Something tells me that these dragons of yours should stay mysterious, to fit with the lovecraftian atmosphere.
If we knew all the mysteries out there, things wouldn't be fun.
 
I think I like the idea of the dragons having been here and driven away -- I can work more mythology into this, such as the battle between Marduk and Tiamat, and the battle between Jehovah and Leviathan.

A long time ago I got the ideas of dragons having been created by an extraterrestial race that visited the earth during the Mezozoic. So perhaps the dragons were created out there somewhere, eventually found where their genetic ancestors came from, but did not colonize that sector because of a conflict with another set of aliens who regarded them as intruders.

A lot of this transpired millenia or even millions of years ago, so only enigmatic traces of ancient conflicts are left behind. (Hmmm, I could also implement a very old idea of mine of having traces of an ancient interstellar war left in Earth's solar system.)
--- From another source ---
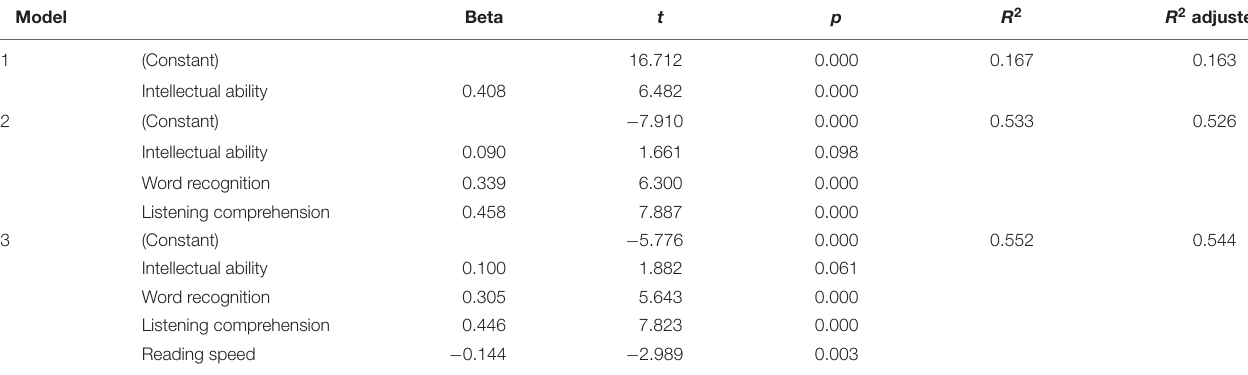
TABLE 3 | Models from the regression analysis of the prediction of reading comprehension. Model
As a DM, I like to know what is behind the scenes, even if the players have no idea.

As for wormholes, I've decided to make them few, large, and far between. The purpose of the wormhole idea was to organize the galaxy into "clusters" so that I could develope an interstellar civilization without having to worry about Earth's neighborhood -- the colonist jumped through a wormhole into some other distant neighborhood with very few common references to Earth.